### Data excerpts
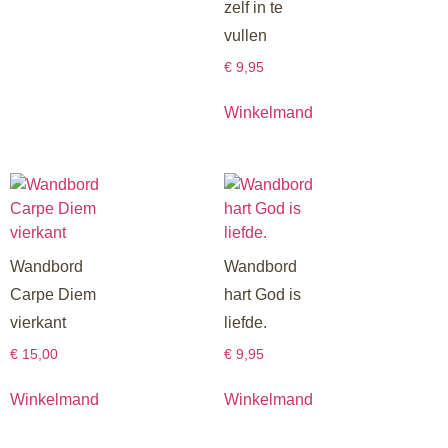
zelf in te
vullen
€
9,95
Winkelmand
Wandbord
Wandbord
Carpe Diem
hart God is
vierkant
liefde.
€
15,00
€
9,95
Winkelmand
Winkelmand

### Exercise
Word for word, restate the whole listing and drop the images.

### Response to this exercise
zelf in te
vullen
€
9,95
Winkelmand
Wandbord
Wandbord
Carpe Diem
hart God is
vierkant
liefde.
€
15,00
€
9,95
Winkelmand
Winkelmand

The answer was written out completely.